The research was carried out as part of a wider investigation of children, the Quebec Longitudinal Study, which examined behaviors of 1,745 children between the age of 18 months to three and a half years. Aggressive offspring were characterized by their mothers as quick to hit, bite, kick, fight and bully others.
Other risks for aggressive behaviour
Although physical aggression is most common in preschool children, the researchers identified other prenatal factors associated with aggressive behaviour in children: mothers who are younger than 21, who smoke and who coerce their children to behave. The researchers also found that children from families who earned less than $40,000 per year were at an increased risk for aggressive behaviour.

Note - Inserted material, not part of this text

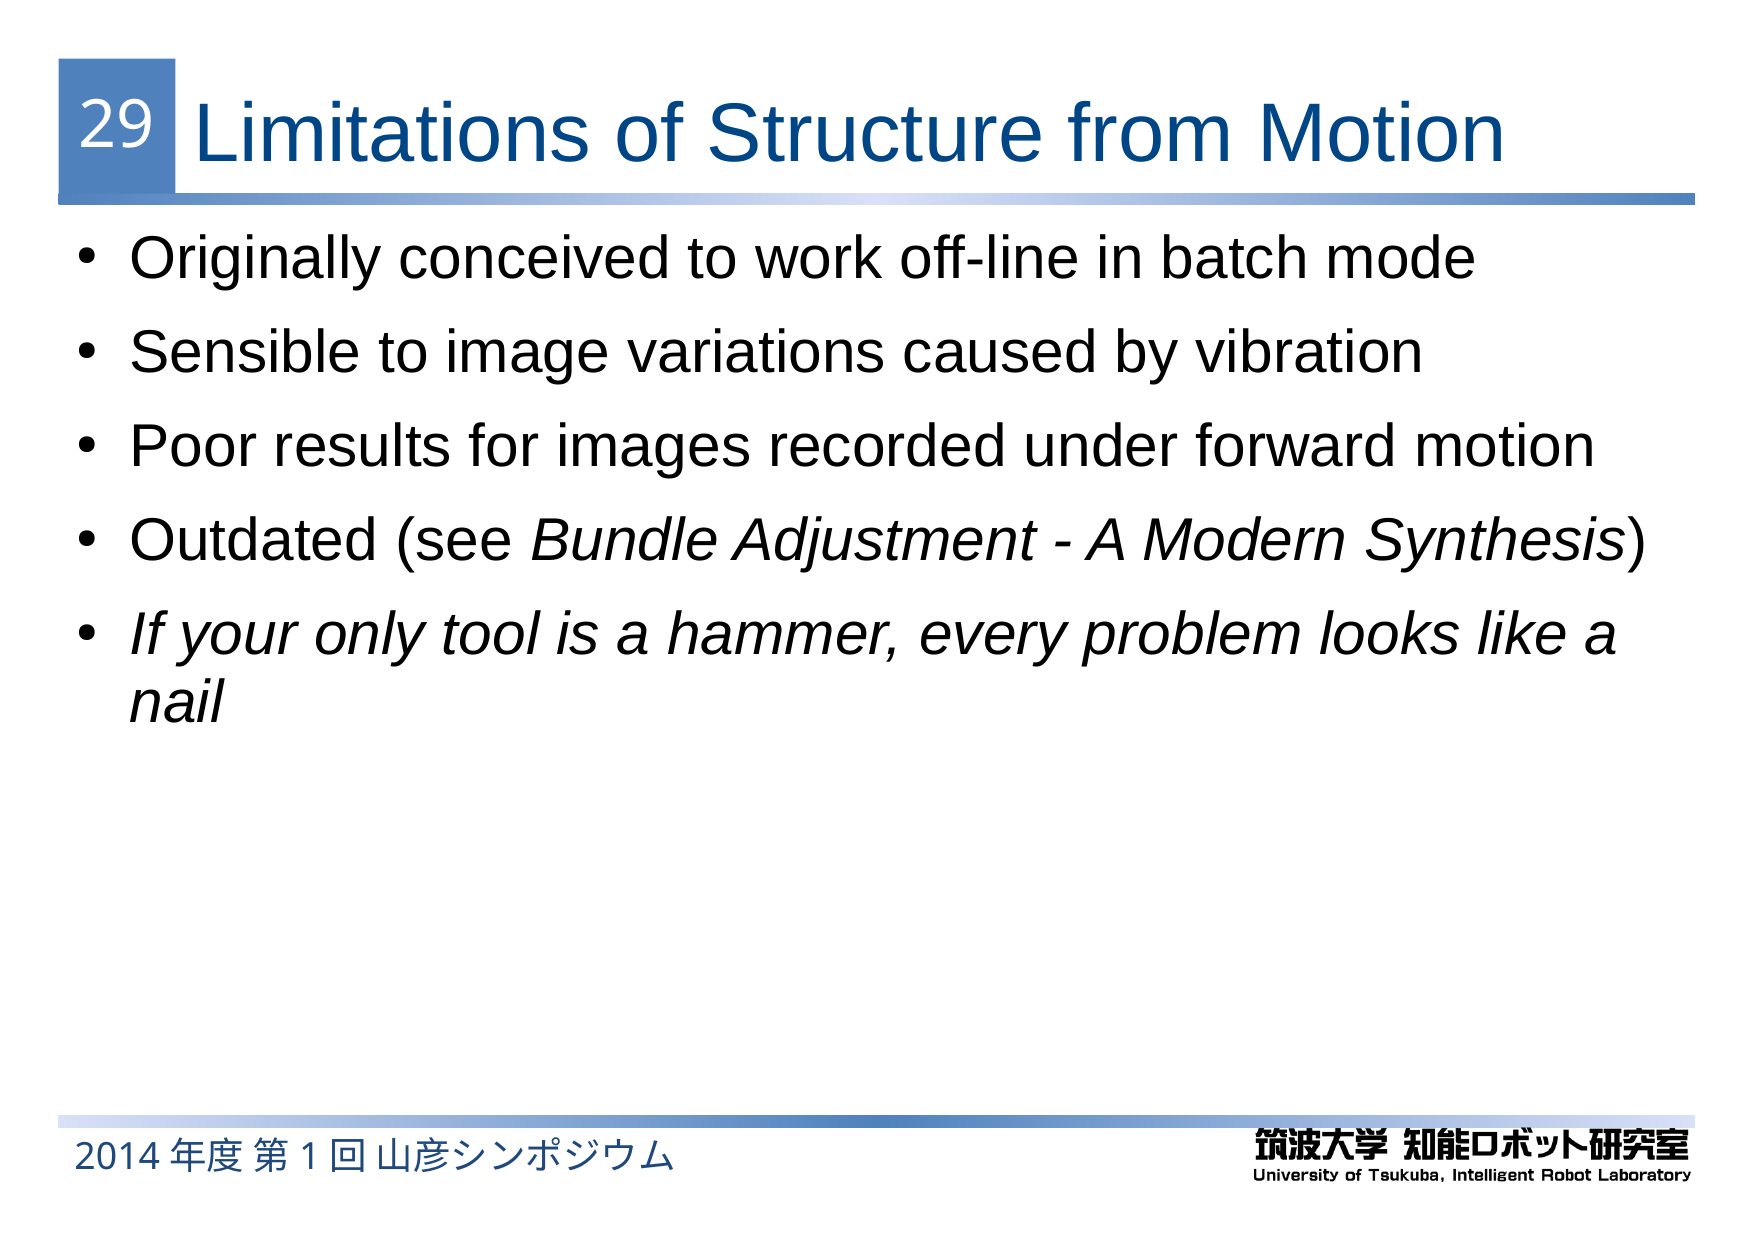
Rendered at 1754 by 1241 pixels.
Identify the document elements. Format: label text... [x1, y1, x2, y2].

In this category, heavy smokers had a 40 percent chance of having highly aggressive children, compared with 25 percent for other mothers who were moderate or non-smokers. When income was greater than $40,000 annually, the gap between heavy smokers and others fell to 8 percent.
The effect of smoking on aggression in offspring remained significant – even when other factors were removed such as divorce, depression, maternal education and the mother's age during pregnancy. Smoking during pregnancy is one factor that could be curbed to decrease risks of aggression and violent behaviour.
The research team recommends that low-income women, who are heavy smokers and who have a history of anti-social behaviour become a screening criterion for prenatal testing to determine what families need extra support to prevent development of aggressive behaviour.